In Retrieval-Augmented Generation (RAG) systems, insufficient coordination between retrievers and generators often leads to document redundancy, suboptimal evidence utilization, and unreliable reasoning. To address this, we propose SIRAG—a process-supervised, multi-agent RAG framework comprising a lightweight decision agent and a knowledge selection agent. It employs LLM-as-a-Judge for fine-grained reward evaluation of intermediate actions and leverages tree-structured rollouts to enable multi-path reasoning exploration. SIRAG is plug-and-play and modular, requiring no modification to existing retrievers or generators. It is trained end-to-end via Proximal Policy Optimization (PPO), significantly improving accuracy on both single-hop and multi-hop question answering. Empirical results demonstrate enhanced system stability, improved convergence robustness, and greater interpretability of the reasoning process.

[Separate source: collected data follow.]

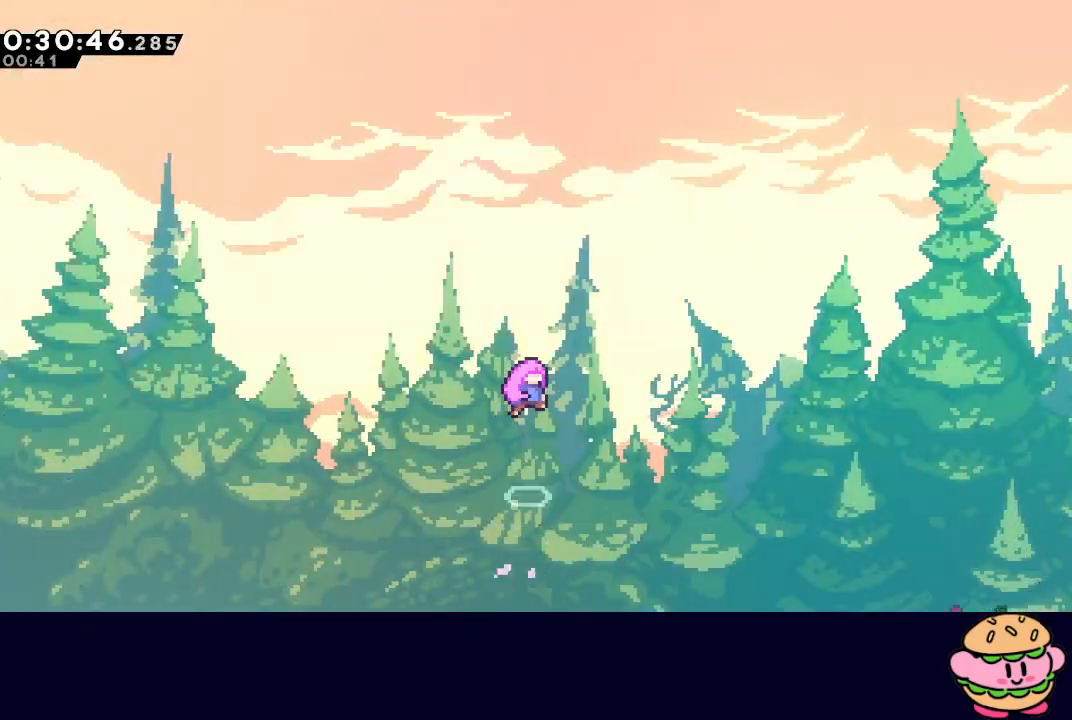
{"dt_ms": 500, "buttons": [], "left_stick": "center", "right_stick": "center", "events": []}
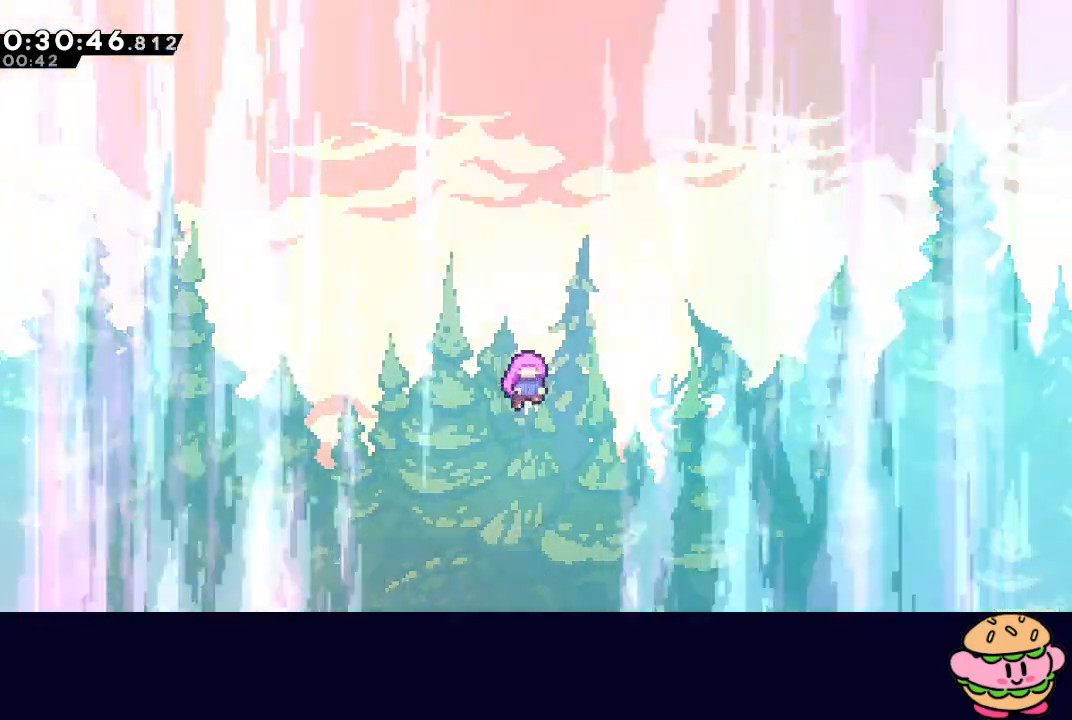
{"dt_ms": 500, "buttons": [], "left_stick": "center", "right_stick": "center", "events": []}
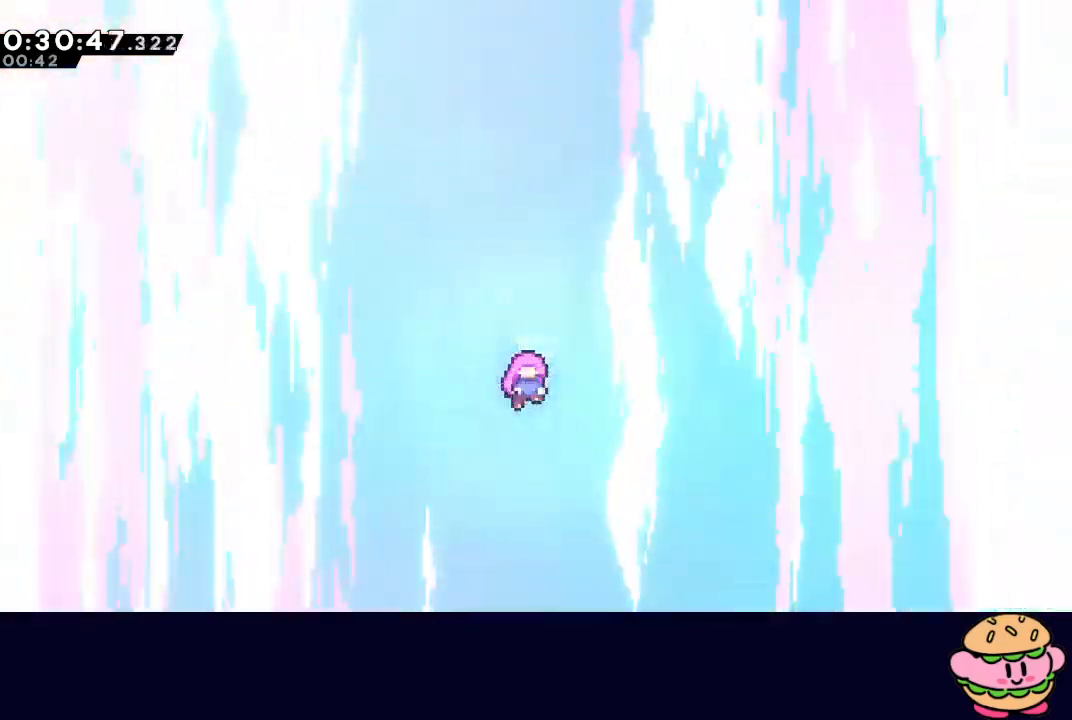
{"dt_ms": 500, "buttons": [], "left_stick": "center", "right_stick": "center", "events": []}
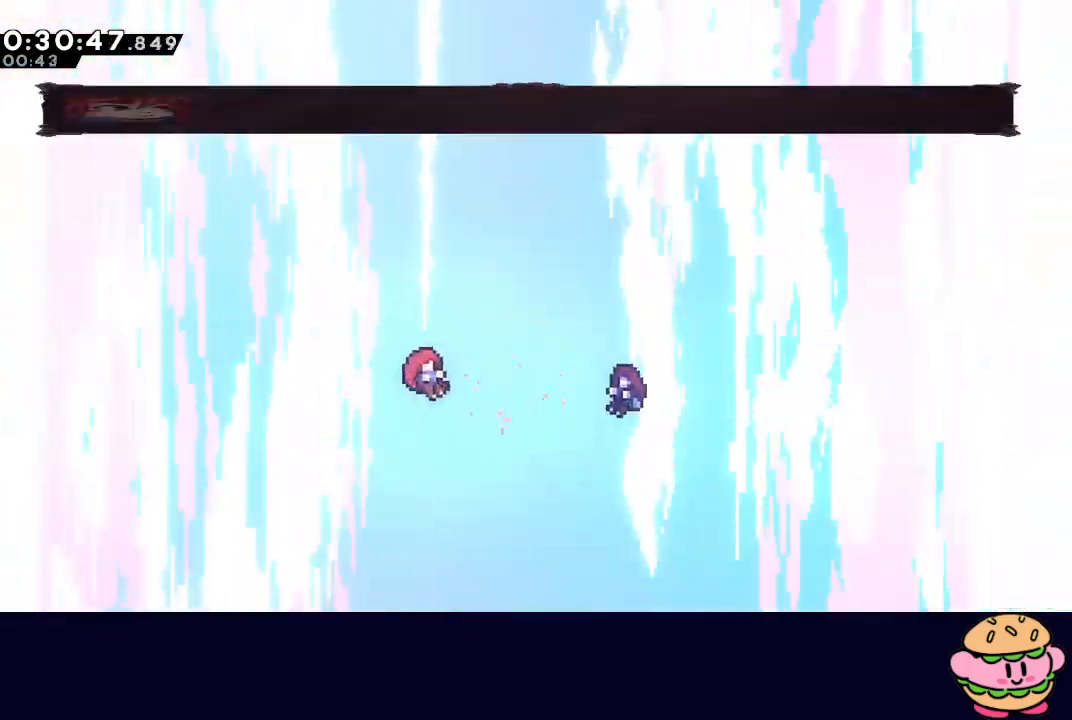
{"dt_ms": 500, "buttons": [], "left_stick": "center", "right_stick": "center", "events": [[83, "R2", "down"], [133, "TRIANGLE", "down"], [250, "R2", "up"], [267, "TRIANGLE", "up"]]}
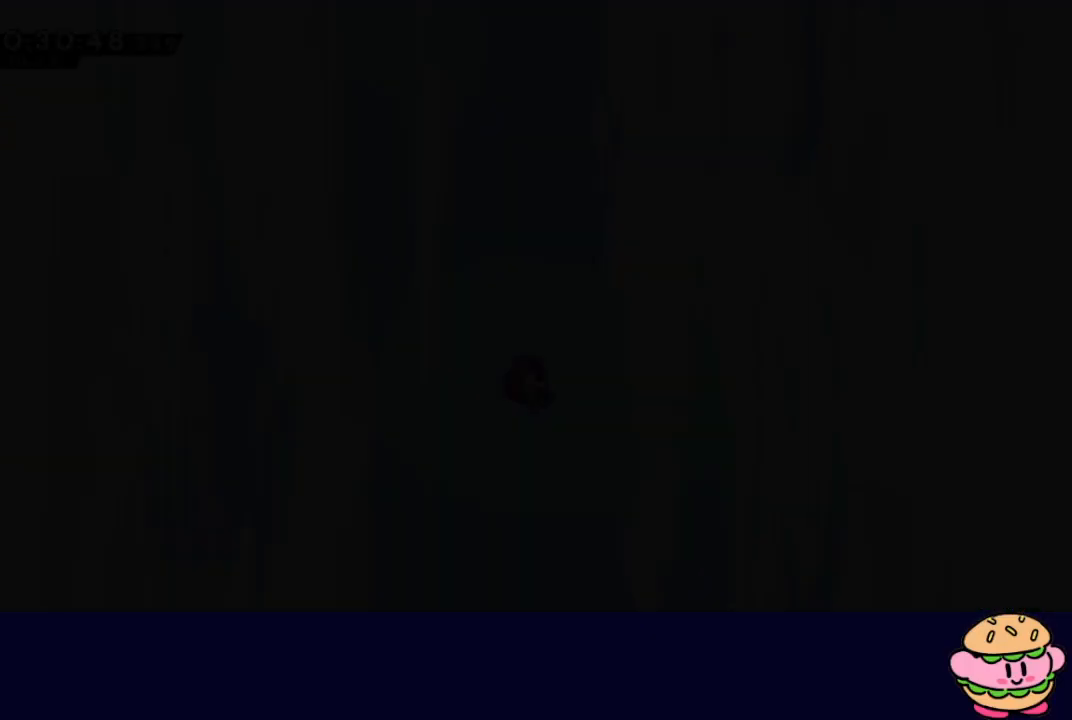
{"dt_ms": 500, "buttons": [], "left_stick": "center", "right_stick": "center", "events": []}
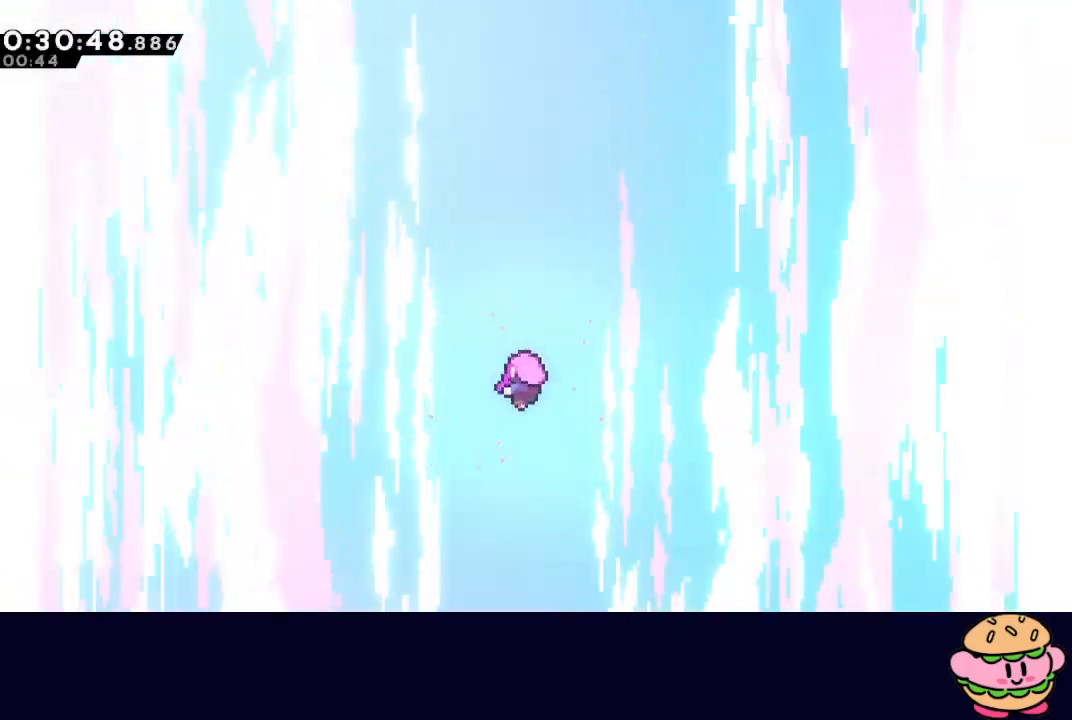
{"dt_ms": 500, "buttons": [], "left_stick": "center", "right_stick": "center", "events": []}
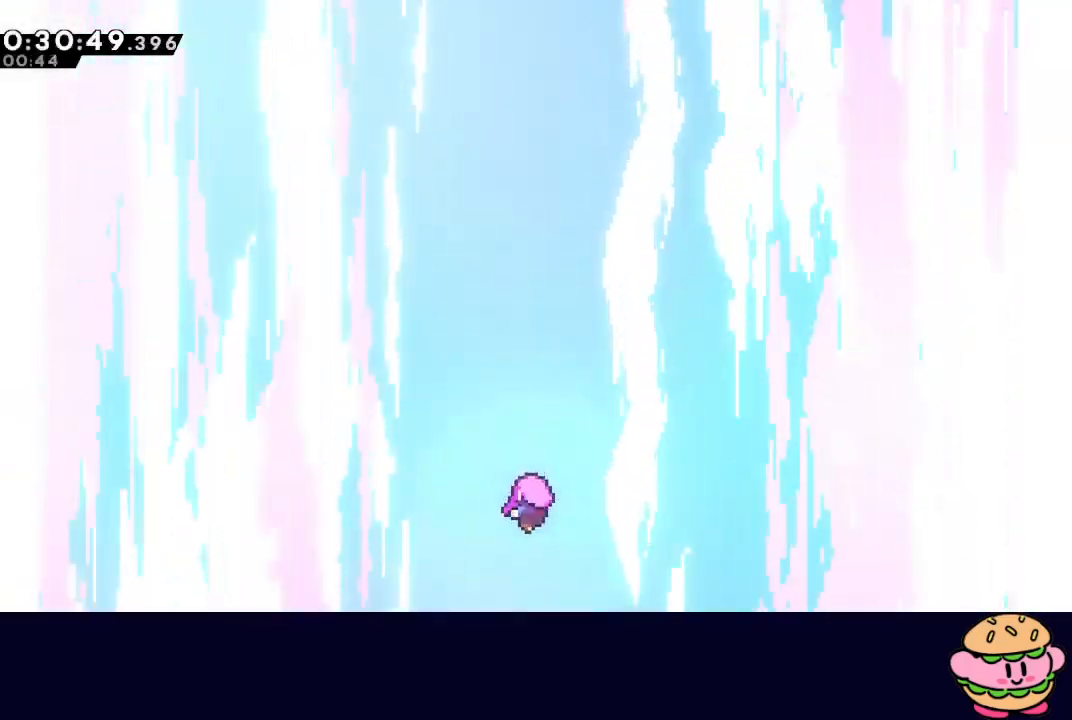
{"dt_ms": 500, "buttons": [], "left_stick": "center", "right_stick": "center", "events": []}
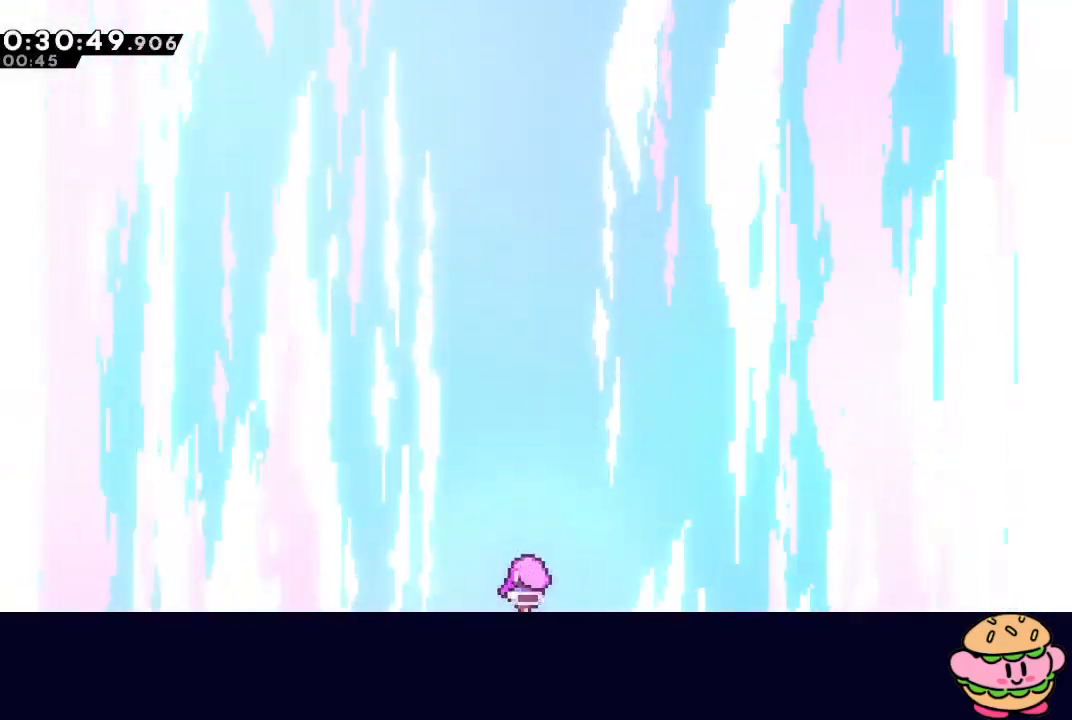
{"dt_ms": 500, "buttons": ["DPAD_LEFT"], "left_stick": "center", "right_stick": "center", "events": [[250, "DPAD_LEFT", "down"], [333, "DPAD_LEFT", "up"], [450, "DPAD_LEFT", "down"]]}
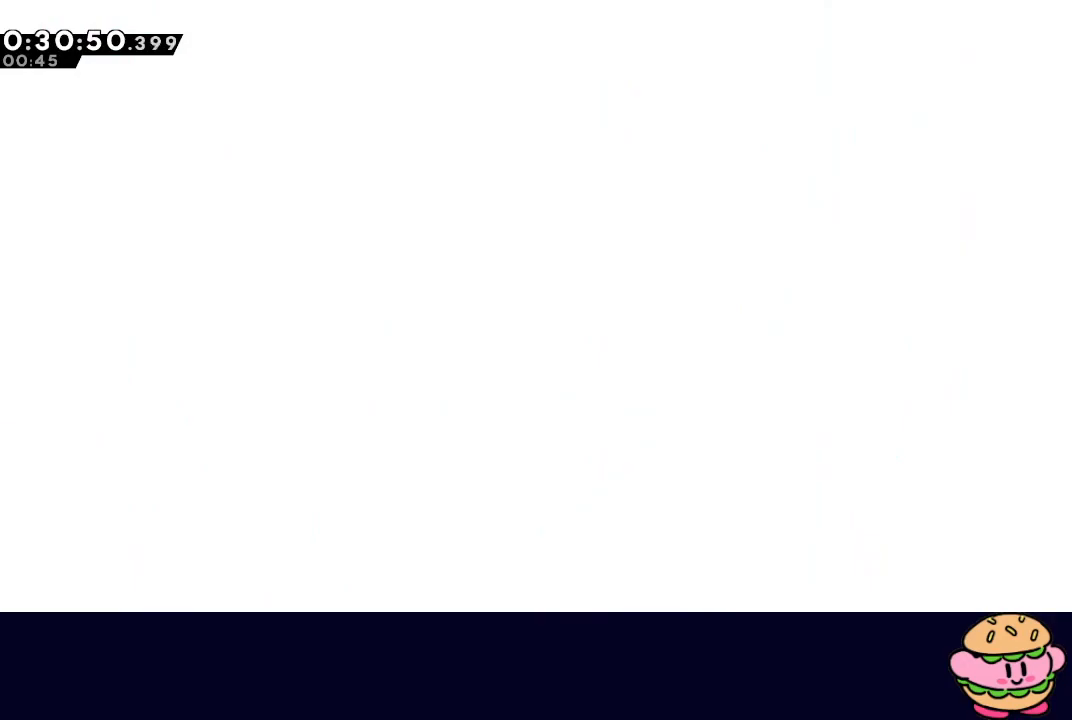
{"dt_ms": 500, "buttons": ["DPAD_LEFT"], "left_stick": "center", "right_stick": "center", "events": []}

Retrieval-Augmented Generation (RAG) enables large language models (LLMs) to access external knowledge sources, but the effectiveness of RAG relies on the coordination between the retriever and the generator. Since these components are developed independently, their interaction is often suboptimal: the retriever may return irrelevant or redundant documents, while the generator may fail to fully leverage retrieved evidence. In this work, we propose a process-supervised multi-agent framework to bridge the gap between retriever and generator. The framework introduces two lightweight agents: a Decision Maker, which determines when to continue retrieval or stop for answer generation, and a Knowledge Selector, which filters retrieved documents to retain only the most useful evidence. To provide fine-grained supervision, we employ an LLM-as-a-Judge that evaluates each intermediate action with process-level rewards, ensuring more accurate credit assignment than relying solely on final answer correctness. We further adopt a tree-structured rollout strategy to explore diverse reasoning paths, and train both agents with Proximal Policy Optimization (PPO) in an end-to-end manner. Experiments on single-hop and multi-hop question answering benchmarks show that our approach achieves higher accuracy, more stable convergence, and produces more interpretable reasoning trajectories compared with standard RAG baselines. Importantly, the proposed framework is modular and plug-and-play, requiring no modification to the retriever or generator, making it practical for real-world RAG applications.